Indeed, the Amplify library modeled its callback types (ConsumerAction) directly from the similarly named constructs in Rx. In the vanilla Amplify example, the callback types come from us. In the Rx example, those are Rx types.

Amplify’s vanilla signatures generally require both callbacks to be provided. Conveniently in Rx, that is not the case. There are a bunch of overloads for .subscribe(...) and you can provide only the callback hooks you care about. There’s event a .subscribe() which doesn’t need any callbacks — it will just perform the operation’s work, but not act on its output.

A More Complex Example

If all you ever had to do was make a single call to Amplify.DataStore.save(...), you probably wouldn’t bother with any of this. So, let’s try something a little more intricate.

Let’s try to sign in a user, then get a list of all their blog posts. We’ll sort the list by title, join the titles, and display all of the titles to the UI.

With the Rx bindings, this is relatively straight-forward:

RxAmplify.Auth.signIn("joe", "koolpass")  
    .ignoreElement()  
    .andThen(RxAmplify.API.query(ModelQuery.list(BlogPost.class)))  
    .map(GraphQLResponse::getData)  
    .flatMapObservable(Observable::fromIterable)  
    .map(BlogPost::getTitle)  
    .toSortedList()  
    .map(list -> TextUtils.join(",", list))  
    .observeOn(Schedulers.io())  
    .subscribeOn(AndroidSchedulers.mainThread())  
    .subscribe(text ->  
        Toast.makeText(context, text, Toast.LENGTH_SHORT)  
            .show()  
    );

For comparison, here’s the equivalent without Rx:

Handler handler = new Handler(Looper.getMainLooper());  
Amplify.Auth.signIn("joe", "koolpass", signInResult -> {  
    Amplify.API.query(ModelQuery.list(BlogPost.class), queryResults -> {  
        List<String> titles = new ArrayList<>();  
        for (BlogPost post : queryResults.getData()) {  
            titles.add(post.getTitle());  
        }  
        Collections.sort(titles);  
        String titleString = TextUtils.join(",", titles);  
        handler.post(() ->
            Toast.makeText(context, titleString, Toast.LENGTH_SHORT)  
                .show()
        );  
    }, failure -> {});  
}, failure -> {});

Rx Equivalents of Amplify APIs

The Rx Bindings have been made available for Auth, Storage, Predictions, DataStore, API and Hub.

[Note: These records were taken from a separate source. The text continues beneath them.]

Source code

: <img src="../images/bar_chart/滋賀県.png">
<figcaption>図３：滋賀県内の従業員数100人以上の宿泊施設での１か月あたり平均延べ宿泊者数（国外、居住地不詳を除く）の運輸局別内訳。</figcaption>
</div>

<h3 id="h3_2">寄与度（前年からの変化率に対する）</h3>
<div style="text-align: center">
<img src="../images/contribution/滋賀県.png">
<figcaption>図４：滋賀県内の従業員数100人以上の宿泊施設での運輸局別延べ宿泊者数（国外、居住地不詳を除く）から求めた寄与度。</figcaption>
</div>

The mapping between Amplify methods and their Rx equivalents are governed by a few simple rules:

  1. For Amplify methods that have a void return type (or return an operation that isn’t cancelable) the Rx equivalent returns a Rx primitive (Completable, Single, or Observable) directly.
  2. For Amplify methods that return a cancelable operation, the Rx equivalent will return a simple operation structure. The structure exposes a cancel() method (to stop the operation), and an observeResult() method, to access the result of the operation.

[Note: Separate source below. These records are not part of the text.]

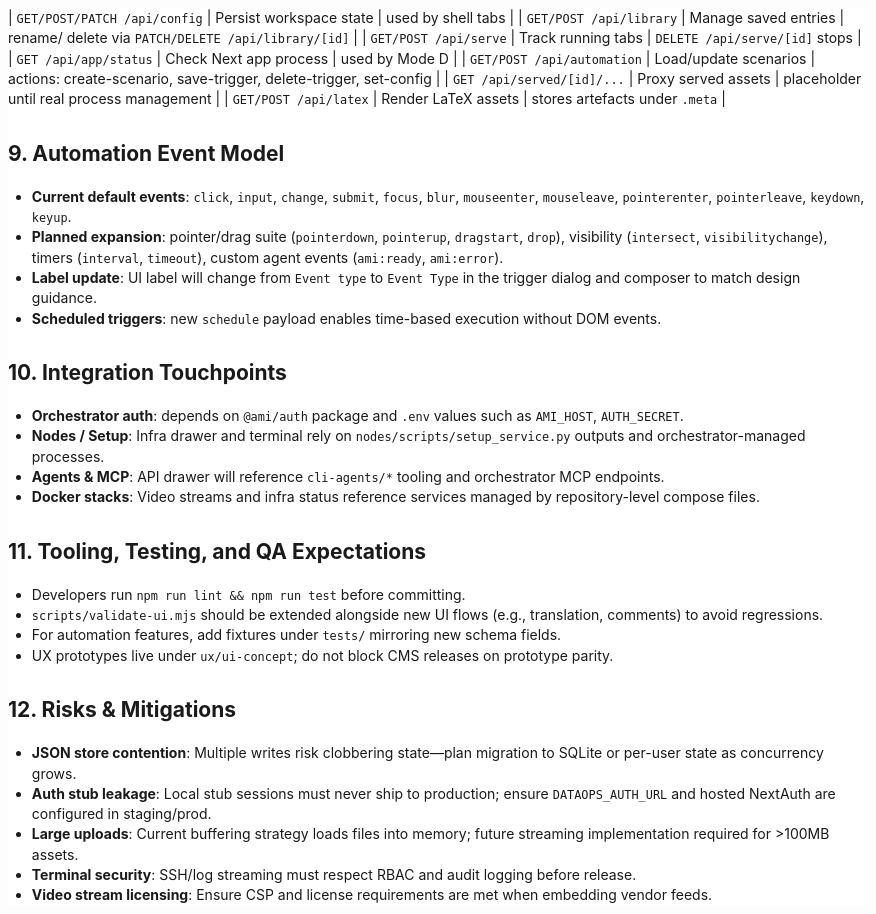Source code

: | `GET/POST/PATCH /api/config` | Persist workspace state | used by shell tabs |
| `GET/POST /api/library` | Manage saved entries | rename/ delete via `PATCH/DELETE /api/library/[id]` |
| `GET/POST /api/serve` | Track running tabs | `DELETE /api/serve/[id]` stops |
| `GET /api/app/status` | Check Next app process | used by Mode D |
| `GET/POST /api/automation` | Load/update scenarios | actions: create-scenario, save-trigger, delete-trigger, set-config |
| `GET /api/served/[id]/...` | Proxy served assets | placeholder until real process management |
| `GET/POST /api/latex` | Render LaTeX assets | stores artefacts under `.meta` |

## 9. Automation Event Model
- **Current default events**: `click`, `input`, `change`, `submit`, `focus`, `blur`, `mouseenter`, `mouseleave`, `pointerenter`, `pointerleave`, `keydown`, `keyup`.
- **Planned expansion**: pointer/drag suite (`pointerdown`, `pointerup`, `dragstart`, `drop`), visibility (`intersect`, `visibilitychange`), timers (`interval`, `timeout`), custom agent events (`ami:ready`, `ami:error`).
- **Label update**: UI label will change from `Event type` to `Event Type` in the trigger dialog and composer to match design guidance.
- **Scheduled triggers**: new `schedule` payload enables time-based execution without DOM events.

## 10. Integration Touchpoints
- **Orchestrator auth**: depends on `@ami/auth` package and `.env` values such as `AMI_HOST`, `AUTH_SECRET`.
- **Nodes / Setup**: Infra drawer and terminal rely on `nodes/scripts/setup_service.py` outputs and orchestrator-managed processes.
- **Agents & MCP**: API drawer will reference `cli-agents/*` tooling and orchestrator MCP endpoints.
- **Docker stacks**: Video streams and infra status reference services managed by repository-level compose files.

## 11. Tooling, Testing, and QA Expectations
- Developers run `npm run lint && npm run test` before committing.
- `scripts/validate-ui.mjs` should be extended alongside new UI flows (e.g., translation, comments) to avoid regressions.
- For automation features, add fixtures under `tests/` mirroring new schema fields.
- UX prototypes live under `ux/ui-concept`; do not block CMS releases on prototype parity.

## 12. Risks & Mitigations
- **JSON store contention**: Multiple writes risk clobbering state—plan migration to SQLite or per-user state as concurrency grows.
- **Auth stub leakage**: Local stub sessions must never ship to production; ensure `DATAOPS_AUTH_URL` and hosted NextAuth are configured in staging/prod.
- **Large uploads**: Current buffering strategy loads files into memory; future streaming implementation required for >100MB assets.
- **Terminal security**: SSH/log streaming must respect RBAC and audit logging before release.
- **Video stream licensing**: Ensure CSP and license requirements are met when embedding vendor feeds.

There are a few exceptions to these rules, however:

  1. Storage upload and download work a little differently. They’ll return a cancelable operation structure that includes cancel(), observeResult(), and observeProgress(). The result method emits the download result via a Single, whereas the progress method emits a stream of progress updates on an Observable.
  2. API subscriptions are another special case. The operation structure returned by RxAmplify.API.subscribe(...) provides an observeConnectionState(), which can be used to determine successful connection establishment, as well as an observeData(), used to observe data arriving on the subscription.

Next Steps

There are only a few steps needed to start using the Rx bindings in your projects.

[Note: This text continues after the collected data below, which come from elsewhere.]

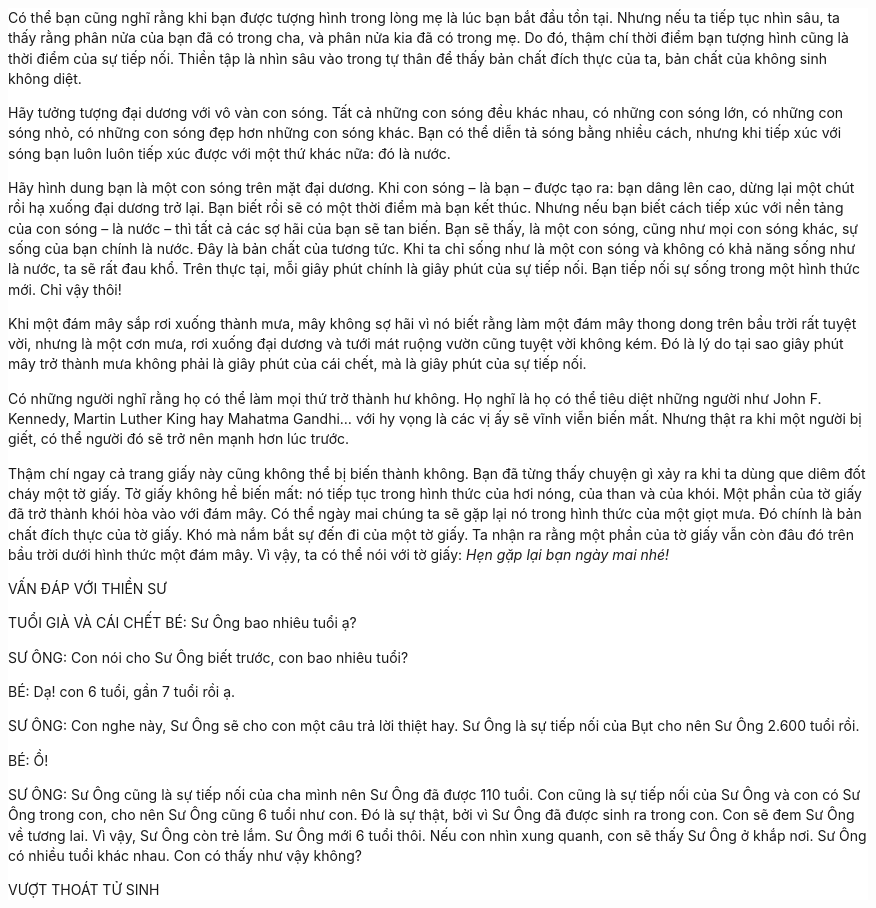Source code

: Có thể bạn cũng nghĩ rằng khi bạn được tượng hình trong lòng mẹ là lúc bạn bắt đầu tồn tại. Nhưng nếu ta tiếp tục nhìn sâu, ta thấy rằng phân nửa của bạn đã có trong cha, và phân nửa kia đã có trong mẹ. Do đó, thậm chí thời điểm bạn tượng hình cũng là thời điểm của sự tiếp nối. Thiền tập là nhìn sâu vào trong tự thân để thấy bản chất đích thực của ta, bản chất của không sinh không diệt.

Hãy tưởng tượng đại dương với vô vàn con sóng. Tất cả những con sóng đều khác nhau, có những con sóng lớn, có những con sóng nhỏ, có những con sóng đẹp hơn những con sóng khác. Bạn có thể diễn tả sóng bằng nhiều cách, nhưng khi tiếp xúc với sóng bạn luôn luôn tiếp xúc được với một thứ khác nữa: đó là nước.

Hãy hình dung bạn là một con sóng trên mặt đại dương. Khi con sóng – là bạn – được tạo ra: bạn dâng lên cao, dừng lại một chút rồi hạ xuống đại dương trở lại. Bạn biết rồi sẽ có một thời điểm mà bạn kết thúc. Nhưng nếu bạn biết cách tiếp xúc với nền tảng của con sóng – là nước – thì tất cả các sợ hãi của bạn sẽ tan biến. Bạn sẽ thấy, là một con sóng, cũng như mọi con sóng khác, sự sống của bạn chính là nước. Đây là bản chất của tương tức. Khi ta chỉ sống như là một con sóng và không có khả năng sống như là nước, ta sẽ rất đau khổ. Trên thực tại, mỗi giây phút chính là giây phút của sự tiếp nối. Bạn tiếp nối sự sống trong một hình thức mới. Chỉ vậy thôi!

Khi một đám mây sắp rơi xuống thành mưa, mây không sợ hãi vì nó biết rằng làm một đám mây thong dong trên bầu trời rất tuyệt vời, nhưng là một cơn mưa, rơi xuống đại dương và tưới mát ruộng vườn cũng tuyệt vời không kém. Đó là lý do tại sao giây phút mây trở thành mưa không phải là giây phút của cái chết, mà là giây phút của sự tiếp nối.

Có những người nghĩ rằng họ có thể làm mọi thứ trở thành hư không. Họ nghĩ là họ có thể tiêu diệt những người như John F. Kennedy, Martin Luther King hay Mahatma Gandhi… với hy vọng là các vị ấy sẽ vĩnh viễn biến mất. Nhưng thật ra khi một người bị giết, có thể người đó sẽ trở nên mạnh hơn lúc trước.

Thậm chí ngay cả trang giấy này cũng không thể bị biến thành không. Bạn đã từng thấy chuyện gì xảy ra khi ta dùng que diêm đốt cháy một tờ giấy. Tờ giấy không hề biến mất: nó tiếp tục trong hình thức của hơi nóng, của than và của khói. Một phần của tờ giấy đã trở thành khói hòa vào với đám mây. Có thể ngày mai chúng ta sẽ gặp lại nó trong hình thức của một giọt mưa. Đó chính là bản chất đích thực của tờ giấy. Khó mà nắm bắt sự đến đi của một tờ giấy. Ta nhận ra rằng một phần của tờ giấy vẫn còn đâu đó trên bầu trời dưới hình thức một đám mây. Vì vậy, ta có thể nói với tờ giấy: _Hẹn gặp lại bạn ngày mai nhé!_

VẤN ĐÁP VỚI THIỀN SƯ

TUỔI GIÀ VÀ CÁI CHẾT
BÉ: Sư Ông bao nhiêu tuổi ạ?

SƯ ÔNG: Con nói cho Sư Ông biết trước, con bao nhiêu tuổi?

BÉ: Dạ! con 6 tuổi, gần 7 tuổi rồi ạ.

SƯ ÔNG: Con nghe này, Sư Ông sẽ cho con một câu trả lời thiệt hay. Sư Ông là sự tiếp nối của Bụt cho nên Sư Ông 2.600 tuổi rồi.

BÉ: Ồ!

SƯ ÔNG: Sư Ông cũng là sự tiếp nối của cha mình nên Sư Ông đã được 110 tuổi. Con cũng là sự tiếp nối của Sư Ông và con có Sư Ông trong con, cho nên Sư Ông cũng 6 tuổi như con. Đó là sự thật, bởi vì Sư Ông đã được sinh ra trong con. Con sẽ đem Sư Ông về tương lai. Vì vậy, Sư Ông còn trẻ lắm. Sư Ông mới 6 tuổi thôi. Nếu con nhìn xung quanh, con sẽ thấy Sư Ông ở khắp nơi. Sư Ông có nhiều tuổi khác nhau. Con có thấy như vậy không?

VƯỢT THOÁT TỬ SINH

Add a dependency in your module-level build.gradle:

dependencies {  
    // Add this line.  
    implementation 'com.amplifyframework:rxbindings:1.3.0'  
}

Change every use of Amplify into RxAmplify. For example, when you initialize your project:

RxAmplify.addPlugin(new AWSDataStorePlugin());  
RxAmplify.configure(getApplicationContext());

Be sure to checkout the Amplify documentation to reference Rx binding APIs for each of Amplify’s various methods. You can also checkout this Simple DataStore sample application, which uses the Rx Bindings from a Kotlin code base.

If you’re building iOS apps, be sure to checkout Amplify’s support for iOS Combine!